Saturday, July 9, 2016

Suburban Permaculture Project: Building Soil

Chickens helping the hydrangea grow, 2015
I'm a firm believer that good soil turns out good food.  Lots of organic matter, lots of worms and other soil organisms means good nutrition for plants, and good nutrition for my family.  Since first reading about gardening, and especially after learning about permaculture, I have been working to build my soil.

Almost all organic matter on site is kept and recycled back into my soil.  I compost it, feed it to chickens (who compost it for me), mulch with it, or even just bury it (we have a veritable chicken graveyard out back).  This could be food waste or garden waste;  I even compost small pieces of (nonsynthetic) fabric and yarn.  To me, it's actually not waste at all, but valuable nutrition for my soil.  

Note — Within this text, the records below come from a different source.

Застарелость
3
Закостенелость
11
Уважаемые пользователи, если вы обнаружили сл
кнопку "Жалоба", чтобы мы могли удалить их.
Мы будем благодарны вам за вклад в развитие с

We buy in a few straw bales a year for chicken bedding, which is a wonderful addition to the soil over winter. I noticed a big difference in plant health and growth once we began incorporating it.  A few months after a top dressing of used bedding the soil is black, soft, and full of worms.  It's an abundant resource, too--chickens poo constantly!

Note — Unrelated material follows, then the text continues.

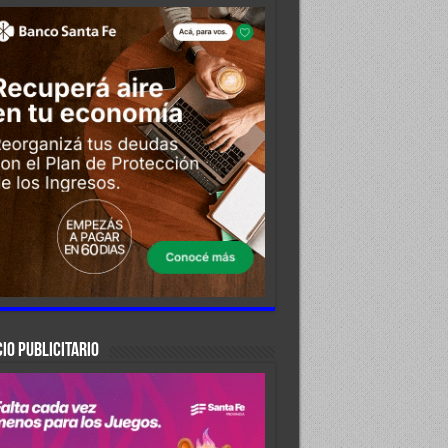
IO PUBLICITARIO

What's more, we have been saving our own urine for the compost pile, and occasionally (when diluted) to fertilize plants.  After all, it's mostly just nitrogen and water:  two things plants love!  Perhaps one day we may even switch entirely to a composting toilet, but for now, we collect our urine and use it in the garden, another way of adding nutrition in the soil.

I don't dig my soil, except to plant or harvest.  I don't want to disturb all those creatures at work down there, and as I don't step on it, it doesn't get compacted:  there's really no need for digging.  When I incorporate compost or chicken bedding, I simply spread it on top and let the worms dig it in for me.  If I want to replant a weedy bed, I'll sheet mulch on top of it:  chop and drop the weeds (or just flatten them), cover them with cardboard or newspaper, then a layer of compost and/or topsoil on top to plant into.   Much less work than pulling out dozens of weeds--which will only grow back bigger and better, let's be honest!